Vanwege toenemende coronabesmettingen en ziekenhuisopnames kondigde het kabinet vorige week dinsdag strengere maatregelen af, waaronder het sluiten van de horeca en afschaffen van koopavonden. Wederom werd opgeroepen: blijf zoveel mogelijk thuis en vermijd drukte. In het drukbezochte centrum van Amsterdam vindt die oproep gehoor.
Geen klanten in de Kalverstraat
Even verderop in de Kalverstraat, ter hoogte van het Spui, staat Mariana Garcia de Los Santos kleurrijke oorbellen, doekjes en – geheel in de tijdgeest – mondkapjes te verkopen op een klaptafeltje. Daarmee breekt ze de wet, zegt ze schuldbewust, “maar ik moet wel, dit is mijn enige inkomstenbron.” Soms wordt ze weggestuurd, maar vandaag is ze nog geen agenten tegengekomen.
“Hier is nog wat vrijheid”
Ondanks die onzekerheid is De Los Santos blij hier te zijn. “Ik kom uit Argentinië, daar mag je helemaal niets meer, hoor ik van familie. Hier is nog wat vrijheid.” Veel verkopen doet ze niet: “Er zijn weinig toeristen meer. Mensen lopen hier vooral langs als ze onderweg zijn, niet om te winkelen.” Dat merkt Zinoun Saleh van souvenirwinkel Bazar ook. In de winkel is geen enkele klant te bekennen. “Het is stil in de Kalverstraat”, zegt hij.
Toeristen blijven weg
Volgens Saleh denkt zijn baas er zelfs aan een van de twee winkels – de ander staat aan het Damrak – te sluiten. “We verkopen bijna niets meer.” Voor Saleh waren de nieuwe maatregelen een extra harde klap: hij organiseert muziekevenementen, met elektronische muziek uit Syrië. Dat kon eindelijk weer een beetje beginnen. De souvenirwinkel is een bijbaan. “Nu probeer ik hier wat meer uren te maken. Maar als een van de vestigingen moet sluiten, zal dat weer minder worden.”

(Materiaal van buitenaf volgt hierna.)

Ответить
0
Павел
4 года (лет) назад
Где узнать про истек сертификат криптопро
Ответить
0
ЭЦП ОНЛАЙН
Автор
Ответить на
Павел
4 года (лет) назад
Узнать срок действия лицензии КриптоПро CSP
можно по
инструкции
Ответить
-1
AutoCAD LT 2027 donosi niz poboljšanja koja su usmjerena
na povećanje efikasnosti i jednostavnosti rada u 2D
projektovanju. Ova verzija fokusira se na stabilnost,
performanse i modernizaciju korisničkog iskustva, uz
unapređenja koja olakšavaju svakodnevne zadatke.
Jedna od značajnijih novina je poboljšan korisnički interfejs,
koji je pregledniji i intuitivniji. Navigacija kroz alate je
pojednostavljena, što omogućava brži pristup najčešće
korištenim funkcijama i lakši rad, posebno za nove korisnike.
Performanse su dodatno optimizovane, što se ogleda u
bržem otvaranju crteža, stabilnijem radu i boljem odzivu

De Italiaanse Mario Russo en Francesco Panicola, twee van de weinige toeristen in de straat, waren al vóór de laatste persconferentie in Amsterdam. “Anders waren we denk ik niet gekomen,” zegt Russo. Ze kwamen eigenlijk niet voor vakantie, maar om werk te zoeken. Dat blijkt nu lastig, dus hangen ze alsnog de toerist uit. Daarbij profiteren ze van de rust: “Wij zijn niet zulke feestgangers. We vinden het vooral leuk dat we nu rustig de oudste plekken van de stad kunnen verkennen.”

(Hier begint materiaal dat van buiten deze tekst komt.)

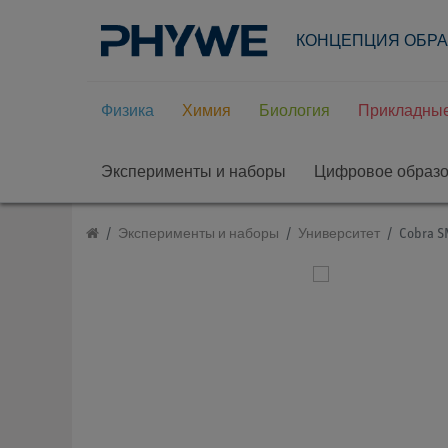
КОНЦЕПЦИЯ ОБР
Физика
Химия
Биология
Прикладные
Эксперименты и наборы
Цифровое образ
Эксперименты и наборы
Университет
Cobra 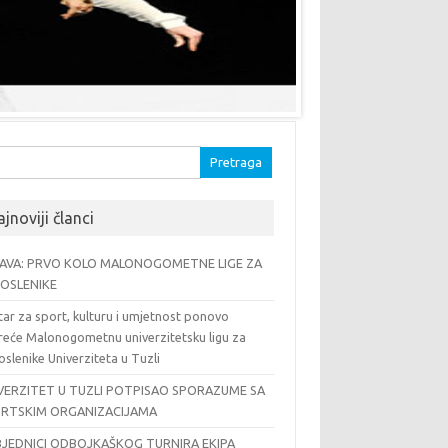
traga:
jnoviji članci
AVA: PRVO KOLO MALONOGOMETNE LIGE ZA
OSLENIKE
ar za sport, kulturu i umjetnost ponovo
reće Malonogometnu univerzitetsku ligu za
slenike Univerziteta u Tuzli
VERZITET U TUZLI POTPISAO SPORAZUME SA
RTSKIM ORGANIZACIJAMA
JEDNICI ODBOJKAŠKOG TURNIRA EKIPA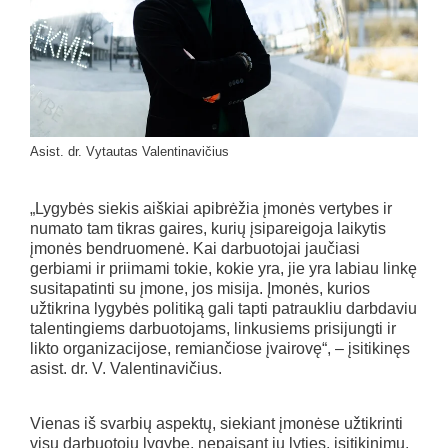
Asist. dr. Vytautas Valentinavičius
„Lygybės siekis aiškiai apibrėžia įmonės vertybes ir
numato tam tikras gaires, kurių įsipareigoja laikytis
įmonės bendruomenė. Kai darbuotojai jaučiasi
gerbiami ir priimami tokie, kokie yra, jie yra labiau linkę
susitapatinti su įmone, jos misija. Įmonės, kurios
užtikrina lygybės politiką gali tapti patraukliu darbdaviu
talentingiems darbuotojams, linkusiems prisijungti ir
likto organizacijose, remiančiose įvairovę“, – įsitikinęs
asist. dr. V. Valentinavičius.
Vienas iš svarbių aspektų, siekiant įmonėse užtikrinti
visų darbuotojų lygybę, nepaisant jų lyties, įsitikinimų,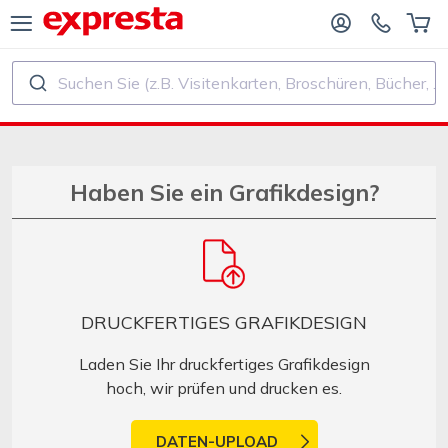
Suchen Sie (z.B. Visitenkarten, Broschüren, Bücher, ...)
ALLE PRODUKTE
FÜR VERLAGE UND AUTOREN
R BUCHVERLAGE
Druck
Haben Sie ein Grafikdesign?
R SELF‑PUBLISHER
Druck und Bindung
CHDRUCK
Aufkleber und Etiketten
DRUCKFERTIGES GRAFIKDESIGN
Kalender
Laden Sie Ihr druckfertiges Grafikdesign
hoch, wir prüfen und drucken es.
Stempel herstellen
DATEN-UPLOAD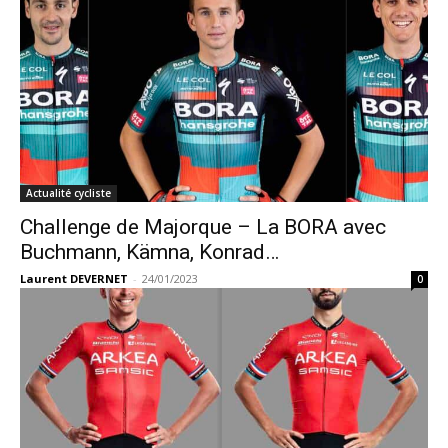
Actualité cycliste
Challenge de Majorque – La BORA avec
Buchmann, Kämna, Konrad…
Laurent DEVERNET
-
24/01/2023
0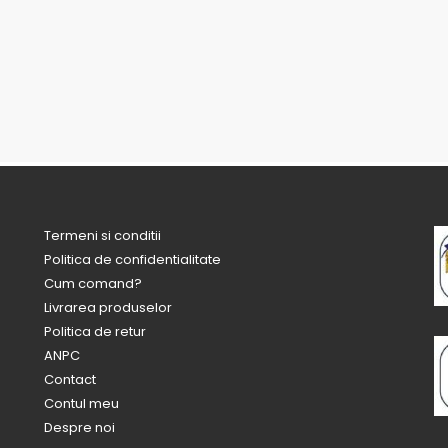
Termeni si conditii
Politica de confidentialitate
Cum comand?
Livrarea produselor
Politica de retur
ANPC
Contact
Contul meu
Despre noi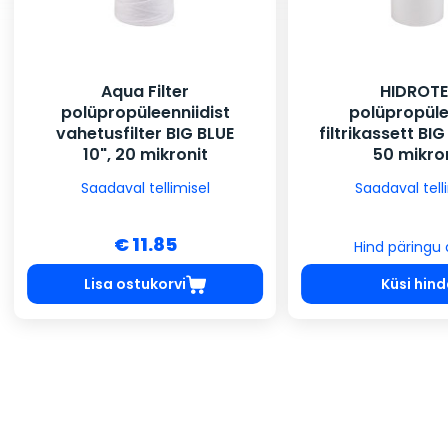
Aqua Filter
HIDROT
polüpropüleenniidist
polüpropüle
vahetusfilter BIG BLUE
filtrikassett BIG
10", 20 mikronit
50 mikro
Saadaval tellimisel
Saadaval tell
€ 11.85
Hind päringu 
Lisa ostukorvi
Küsi hin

“We hebben niet zoveel te doen nu. Speel zelf ook maar een potje, zei de baas”
Alleen nog poolen op het Spui
In de kroegen en eettentjes op en rond het Spui is het ook stil. De meeste zijn dicht, een enkele is open voor afhaal, maar bij slechts één kun je als gast nog terecht: The Poolbar, in de Voetboogstraat. Zolang je eigen consumpties meeneemt – géén alcohol – kun je hier nog een potje poolen. Nu het bargedeelte afgesloten is, wordt The Poolbar namelijk gezien als sportlocatie met doorstroom. The Poolbar mag dagelijks dertig mensen tegelijk verwelkomen.
“Maar gemiddeld hebben we er sinds de nieuwe maatregelen maar veertien op een dag binnen, vaak niet meer dan vier tegelijk”, zegt barman – nu zelfverklaard ‘ballenman’ omdat er alleen nog maar poolballen over de bar heen gaan – Roel Dijkstra. Op dat moment zijn twee van de acht tafels bezet, waarvan één door Dijkstra en collega Myron Willemse zelf. Dijkstra: “We hebben niet zoveel te doen nu. Speel zelf ook maar een potje, zei de baas.”

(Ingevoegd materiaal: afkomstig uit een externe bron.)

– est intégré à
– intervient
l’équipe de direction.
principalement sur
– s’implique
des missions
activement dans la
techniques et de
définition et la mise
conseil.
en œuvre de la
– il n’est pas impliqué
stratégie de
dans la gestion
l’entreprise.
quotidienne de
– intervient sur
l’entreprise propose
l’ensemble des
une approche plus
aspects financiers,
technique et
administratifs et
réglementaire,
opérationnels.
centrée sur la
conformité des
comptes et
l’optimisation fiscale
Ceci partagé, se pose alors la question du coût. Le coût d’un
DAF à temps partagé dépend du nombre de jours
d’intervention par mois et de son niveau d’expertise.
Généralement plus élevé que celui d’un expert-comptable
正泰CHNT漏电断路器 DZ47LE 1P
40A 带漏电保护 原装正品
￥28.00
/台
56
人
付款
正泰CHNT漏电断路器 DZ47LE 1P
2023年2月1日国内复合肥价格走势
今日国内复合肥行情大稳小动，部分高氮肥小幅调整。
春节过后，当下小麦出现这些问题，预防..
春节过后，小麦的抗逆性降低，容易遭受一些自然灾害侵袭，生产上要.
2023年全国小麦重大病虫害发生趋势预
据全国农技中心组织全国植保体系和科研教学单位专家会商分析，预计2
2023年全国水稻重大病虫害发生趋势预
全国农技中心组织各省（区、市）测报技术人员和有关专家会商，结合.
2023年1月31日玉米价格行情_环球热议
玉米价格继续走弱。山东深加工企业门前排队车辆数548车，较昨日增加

Het papiertje op de deur – ‘bar dicht, pool open!’ – trekt nog niet veel mensen. Daarom bestaan de werkzaamheden voor Dijkstra en Willemse nu vooral uit poolen en steggelen over de juiste spelregels. “Je zou denken dat we die wel kennen, maar we zijn het nooit met elkaar eens”, zegt Willemse grijnzend. Het lachen is hem – net als de vrolijke Salvador Giordano van de hotdogkraam op de Dam – nog niet vergaan.
Met medewerking van Eva Prakken.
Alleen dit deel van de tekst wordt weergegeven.